Required actions:
1 > Reproduce the passage from the article on the University of North Georgia's network inventory that opens with the words containing "New Auditing Policies" and closes with "up precious hours.".
2 > Carry on writing the article on the University of North Georgia's network inventory, starting after its last sentence.

### Text section

Mark Towler | Posted on | Monitoring

Michael Roth, senior systems engineer, at the University of North Georgia (UNG) is proud to tell his tale about how his team chose automation over IT complexity by changing a manual network inventory process across the school’s 5 campuses.

 

New Auditing Policies Force the End of Manual Labor

Last year UNG was faced with new state auditing policies and guidelines, including those which dictated intense auditing of all IP addresses and a host of other systems data. Michael knew he needed to be able to easily collect, store and keep designated information up-to-date. Not to mention verify backups, maintain security and monitor PCI systems.

In order to meet compliance, Michael and his team had to manually inventory more than 500 servers across two data centers, each running a variety of applications and together supporting a student population of 16,000. Everything had to be updated during semi-annual systems audits which lasted two or three weeks at a time, eating up precious hours.

######
### Data shown

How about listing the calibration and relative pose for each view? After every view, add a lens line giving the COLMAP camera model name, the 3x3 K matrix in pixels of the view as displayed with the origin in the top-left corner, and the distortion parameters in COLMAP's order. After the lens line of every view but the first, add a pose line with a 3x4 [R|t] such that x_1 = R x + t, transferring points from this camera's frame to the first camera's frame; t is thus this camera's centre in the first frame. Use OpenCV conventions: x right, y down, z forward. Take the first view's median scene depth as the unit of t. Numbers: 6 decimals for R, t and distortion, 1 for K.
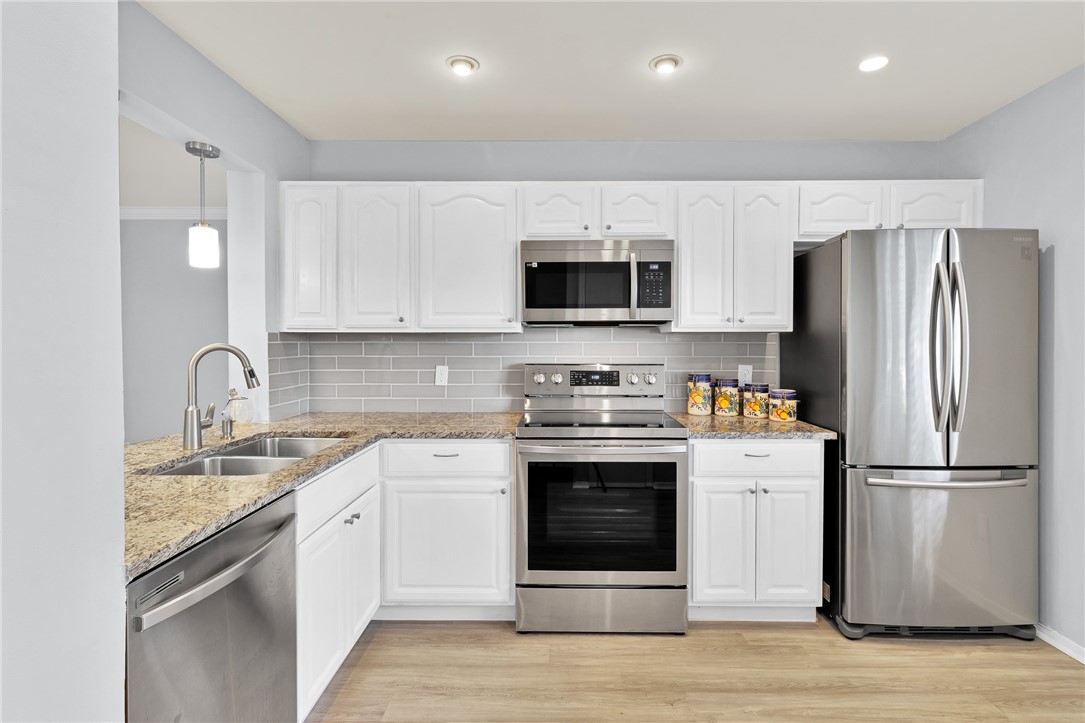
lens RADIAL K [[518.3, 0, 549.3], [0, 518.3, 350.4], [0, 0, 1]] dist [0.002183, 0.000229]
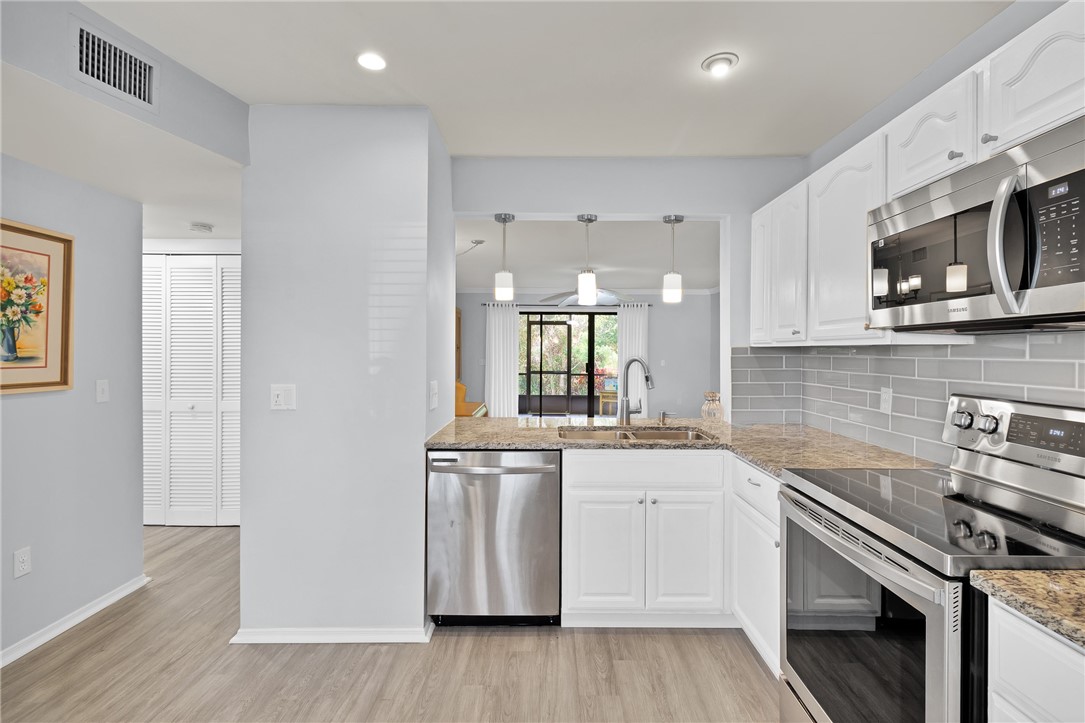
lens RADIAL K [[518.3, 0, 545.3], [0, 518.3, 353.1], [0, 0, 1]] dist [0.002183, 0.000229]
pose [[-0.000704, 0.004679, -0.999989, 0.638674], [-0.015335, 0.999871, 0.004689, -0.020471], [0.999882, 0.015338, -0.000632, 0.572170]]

######
### Data shown

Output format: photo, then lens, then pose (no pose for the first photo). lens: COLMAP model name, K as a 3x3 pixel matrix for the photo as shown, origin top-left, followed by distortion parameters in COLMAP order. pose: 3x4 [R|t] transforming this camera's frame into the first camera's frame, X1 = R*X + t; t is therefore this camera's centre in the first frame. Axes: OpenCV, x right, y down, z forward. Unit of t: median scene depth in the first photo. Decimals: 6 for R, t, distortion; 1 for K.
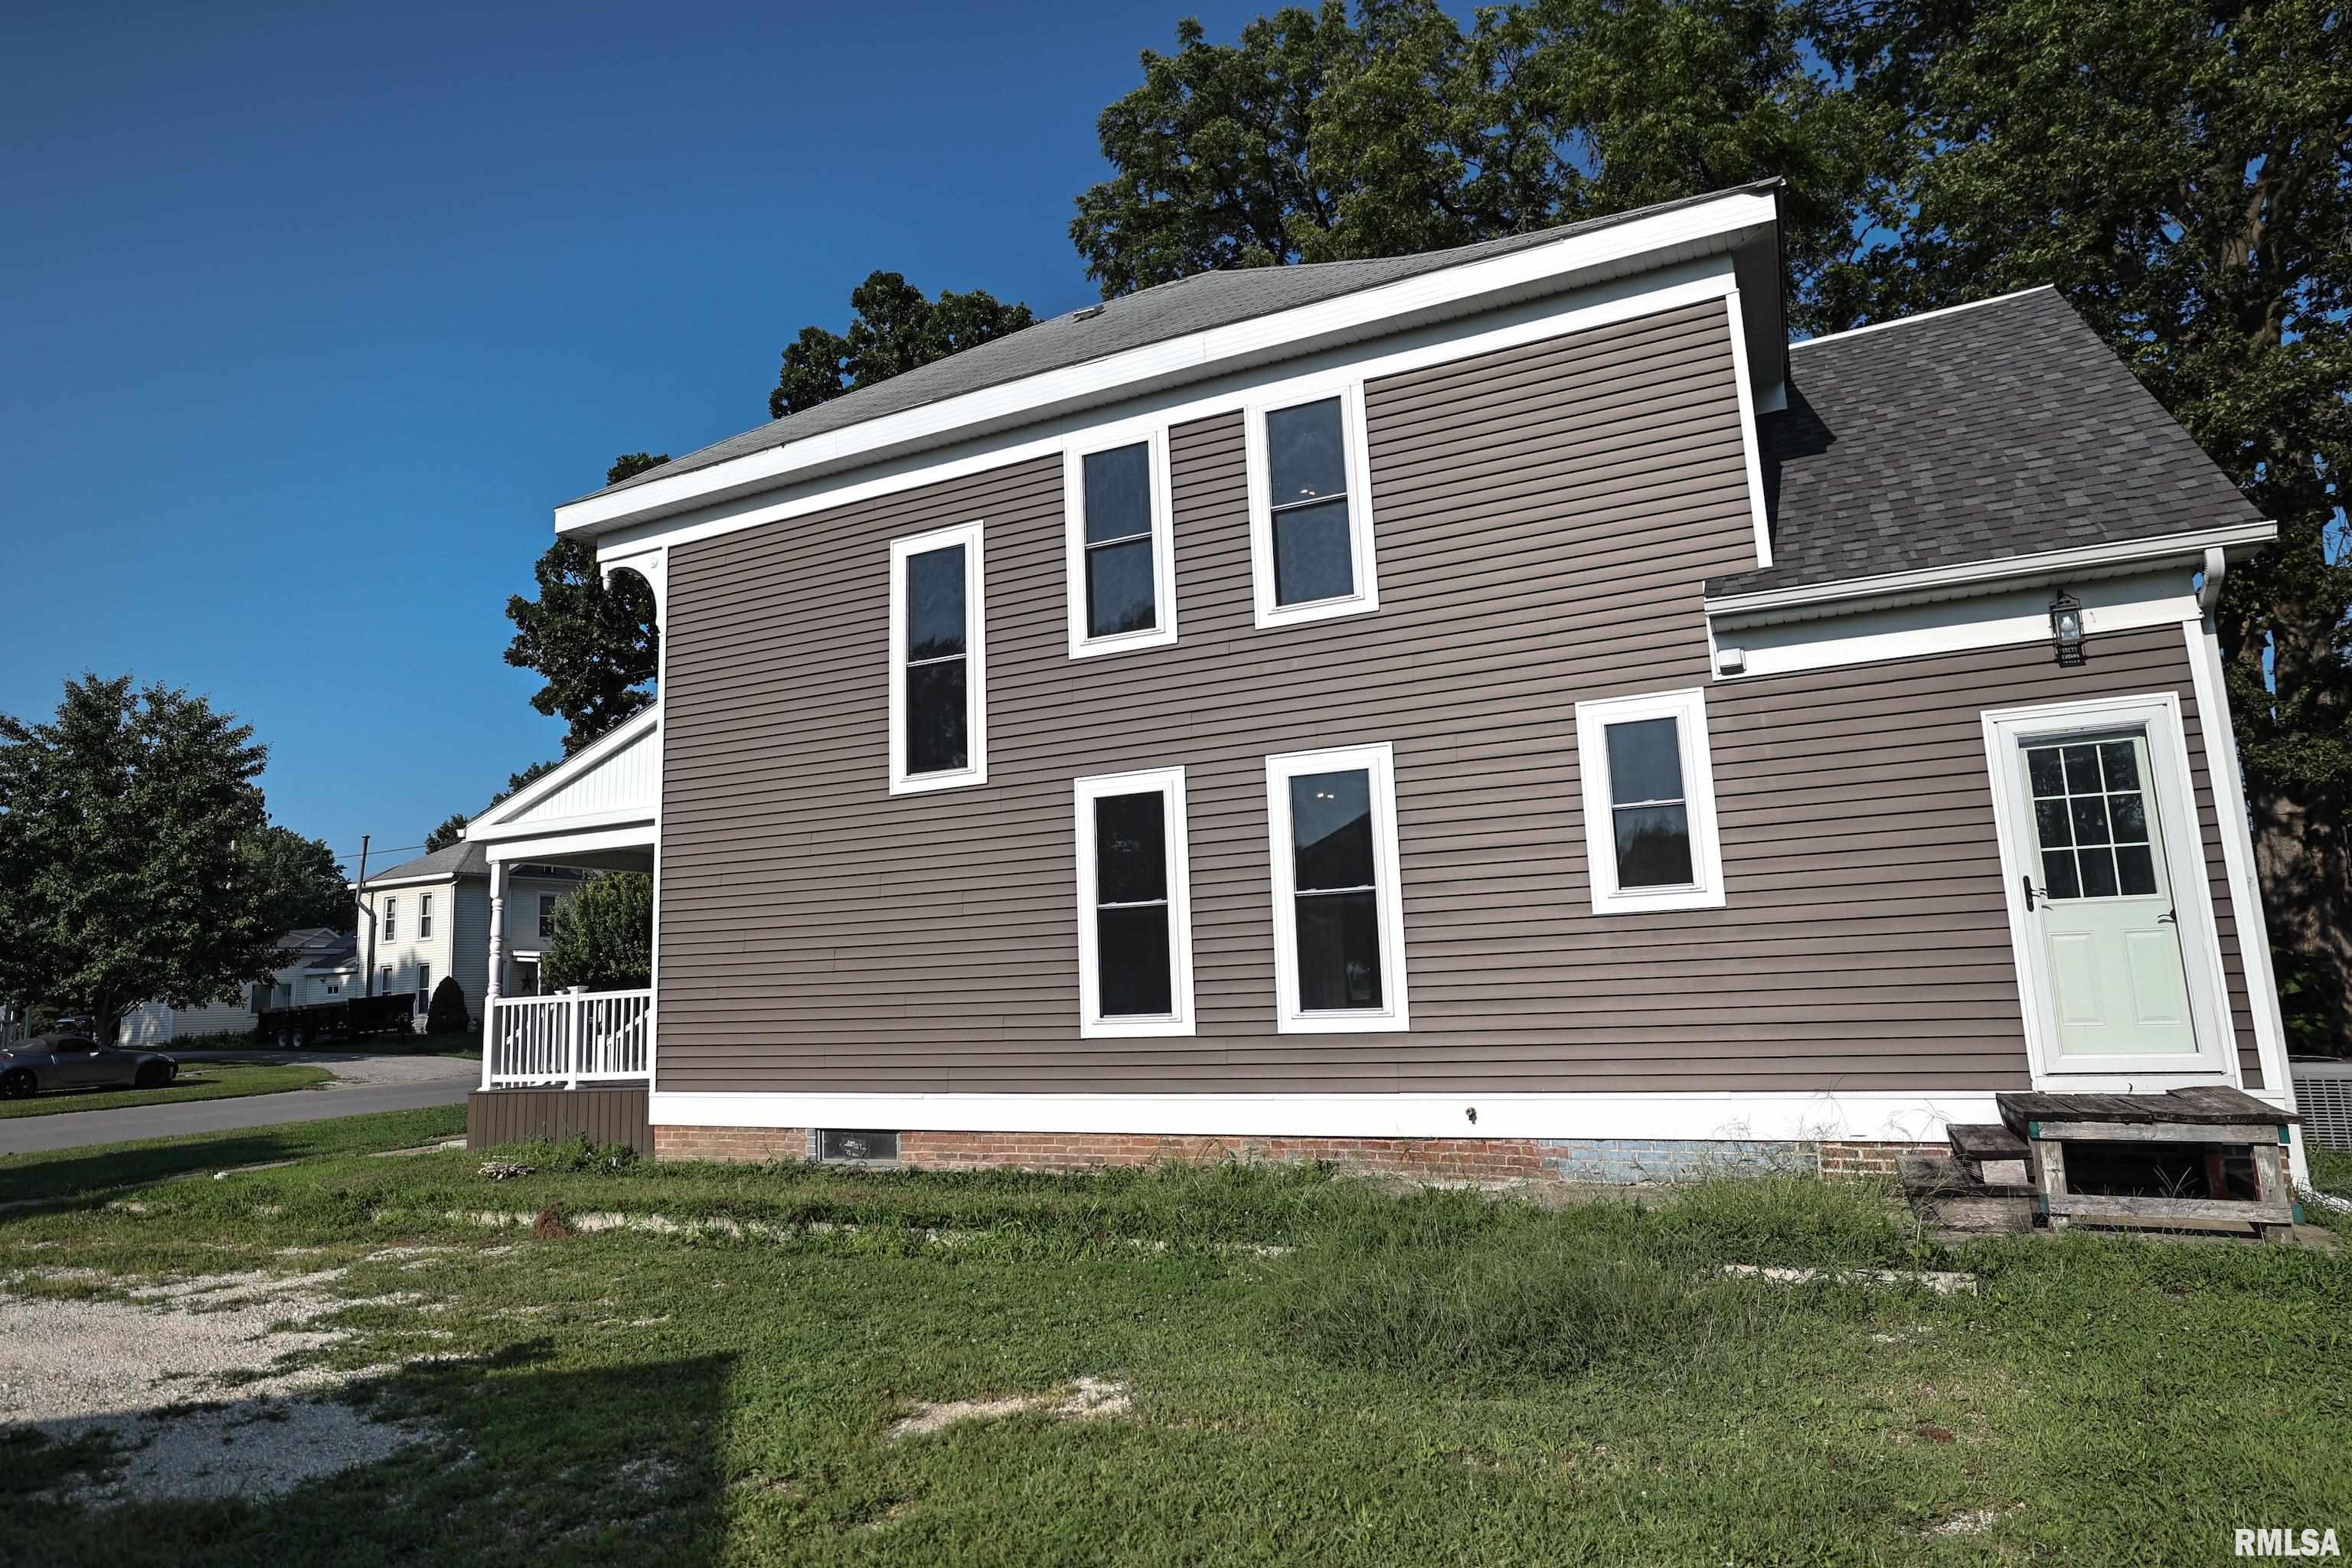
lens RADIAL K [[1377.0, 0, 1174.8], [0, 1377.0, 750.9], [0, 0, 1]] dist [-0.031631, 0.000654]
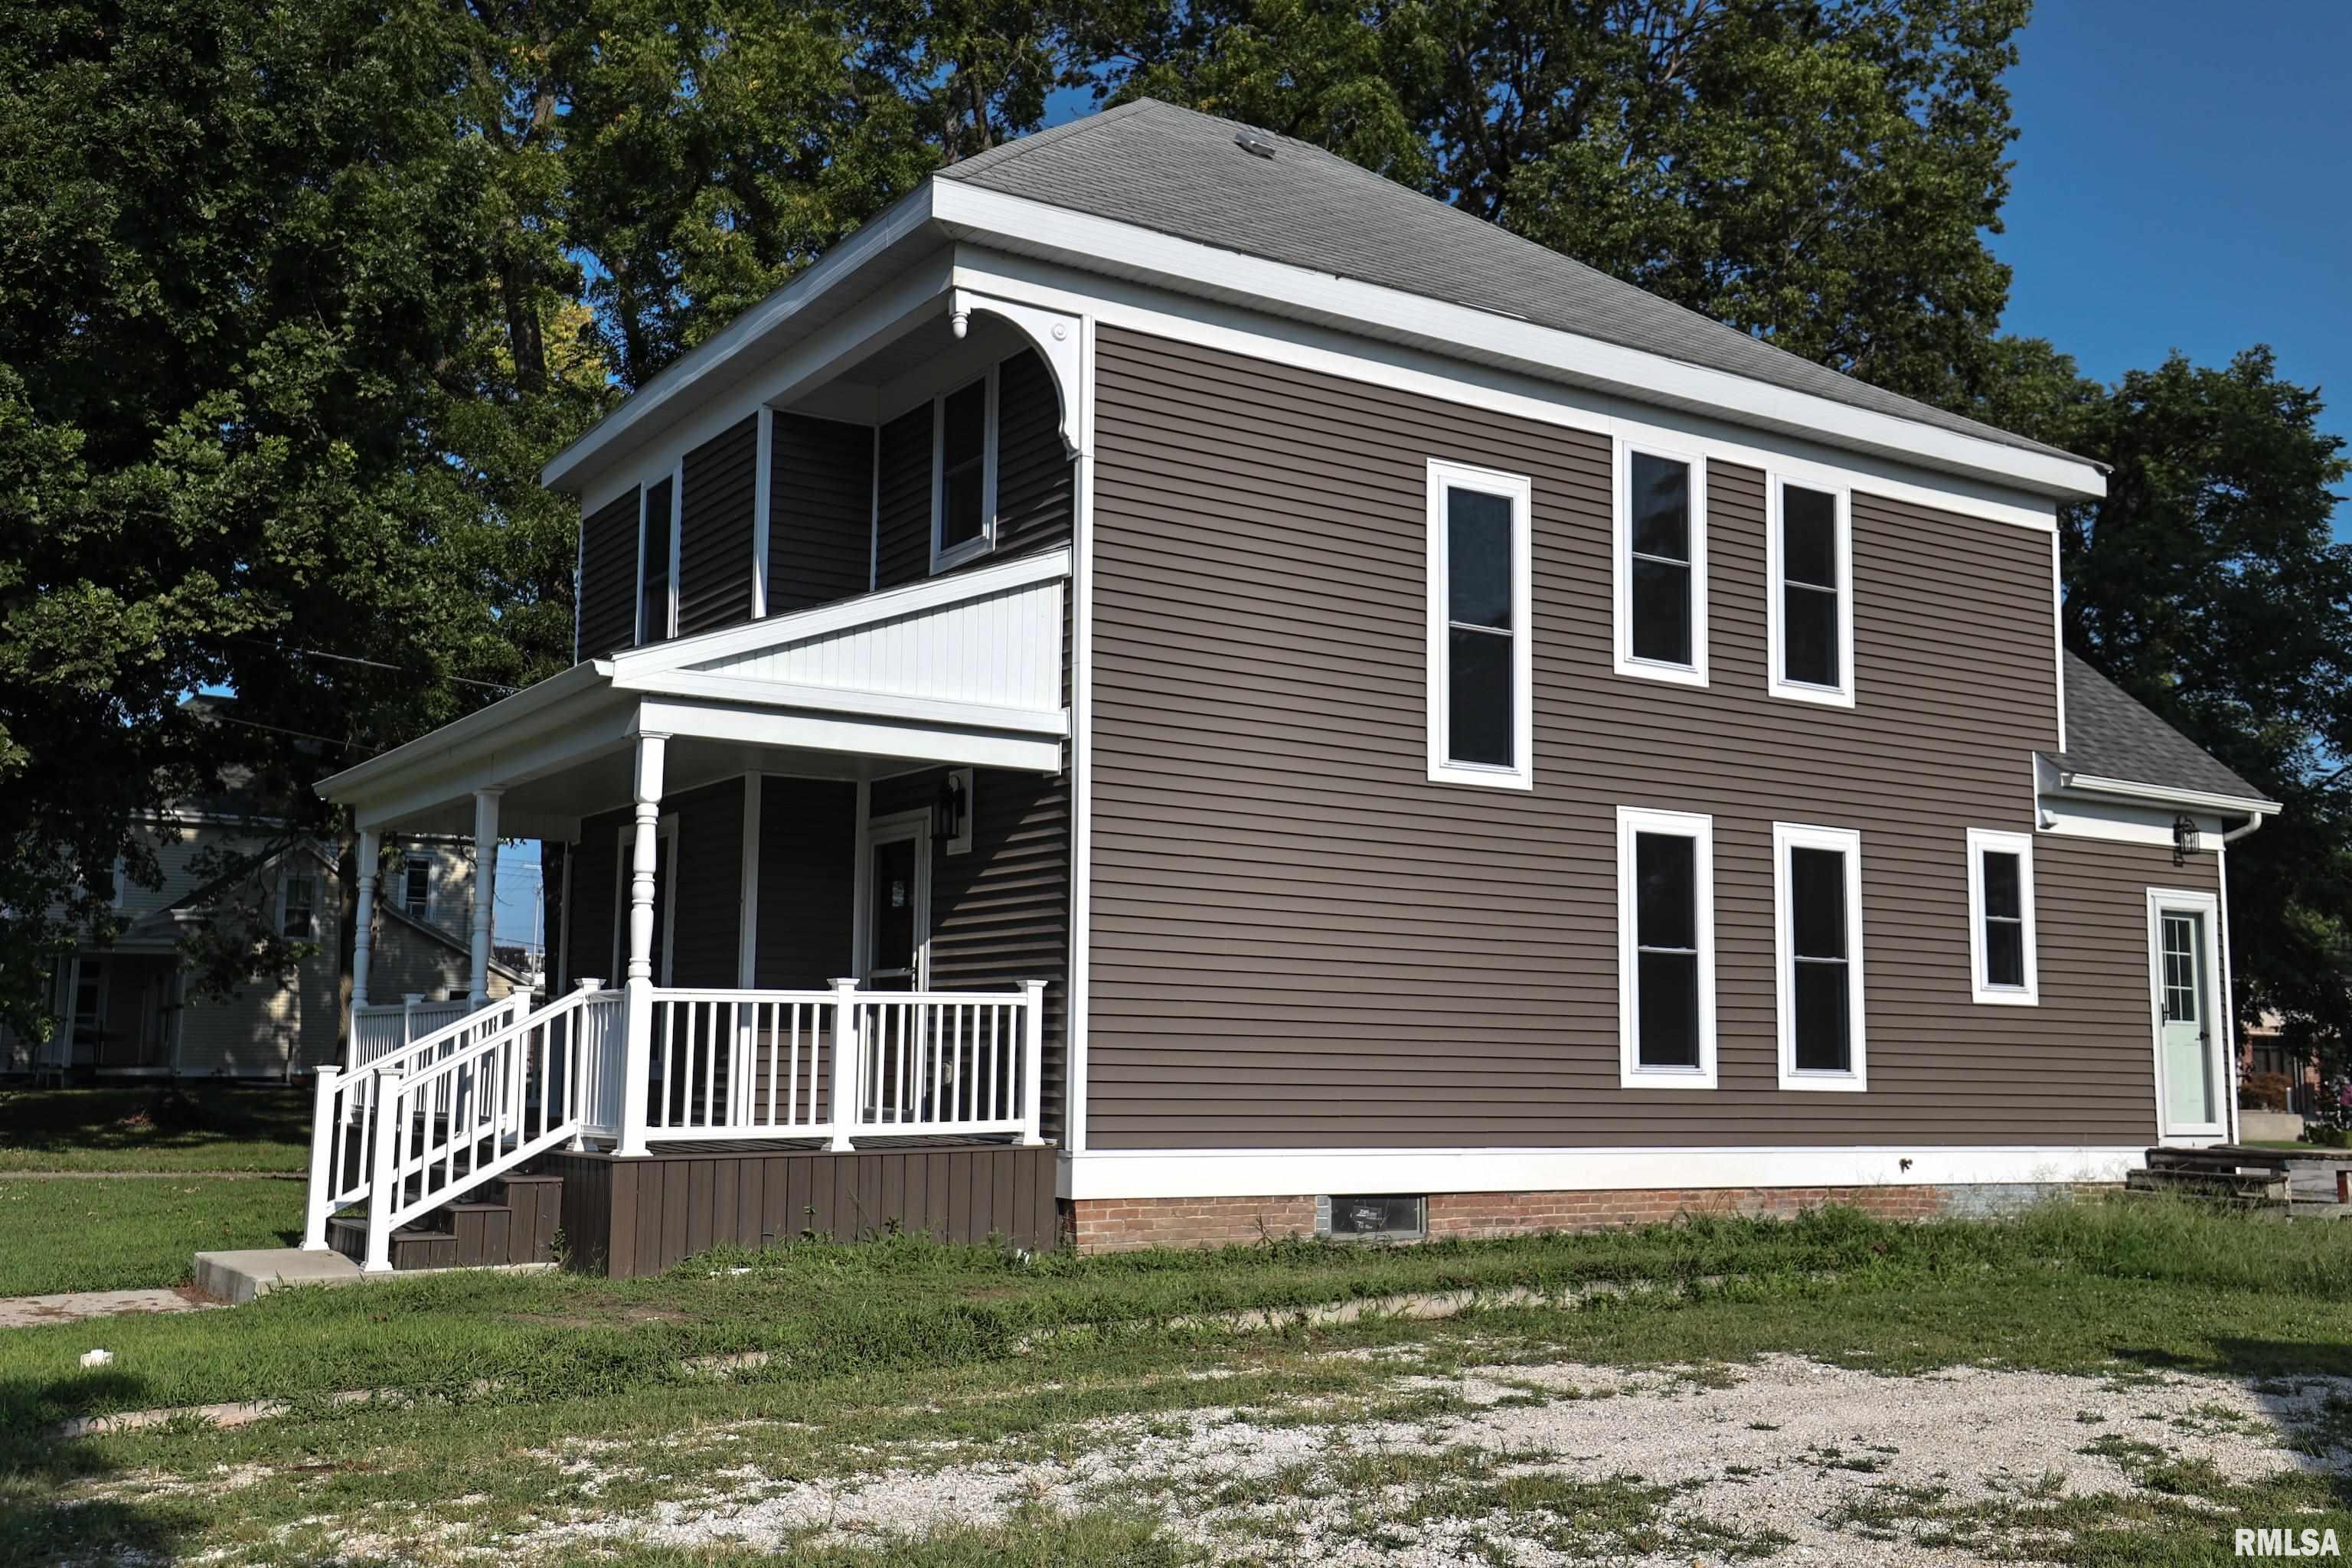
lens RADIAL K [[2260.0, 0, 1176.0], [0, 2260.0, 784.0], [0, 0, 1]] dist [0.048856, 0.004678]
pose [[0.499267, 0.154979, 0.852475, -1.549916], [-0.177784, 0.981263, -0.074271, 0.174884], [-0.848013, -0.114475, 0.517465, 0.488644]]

######

List of answers:
1 >
New Auditing Policies Force the End of Manual Labor

Last year UNG was faced with new state auditing policies and guidelines, including those which dictated intense auditing of all IP addresses and a host of other systems data. Michael knew he needed to be able to easily collect, store and keep designated information up-to-date. Not to mention verify backups, maintain security and monitor PCI systems.

In order to meet compliance, Michael and his team had to manually inventory more than 500 servers across two data centers, each running a variety of applications and together supporting a student population of 16,000. Everything had to be updated during semi-annual systems audits which lasted two or three weeks at a time, eating up precious hours.

2 >
Sorting this all out manually meant time that no one could afford to waste. Automation was sorely needed. The IT team was using a home-grown resource utilization process written in VBScript. Errors could often be overlooked simply because the IT team didn’t have a total view of their network.

The team even had to manually review email audit reports on a daily basis. They did this to verify that all systems ran the pre-scheduled VBScript that checked for low disk space and non-white listed processes. Because the VBScript was executed only every 30 minutes, there was a large potential for alert gaps in between manual checks.

And with thousands more laptops and mobile devices on the network than before, the lag time in reporting was a big issue. As a result, the IT department never had an accurate, time-stamped vantage point on the network. With such poor insight a small problem could blow into a major outage before the IT team was even aware of it. There was no doubt that automation was required.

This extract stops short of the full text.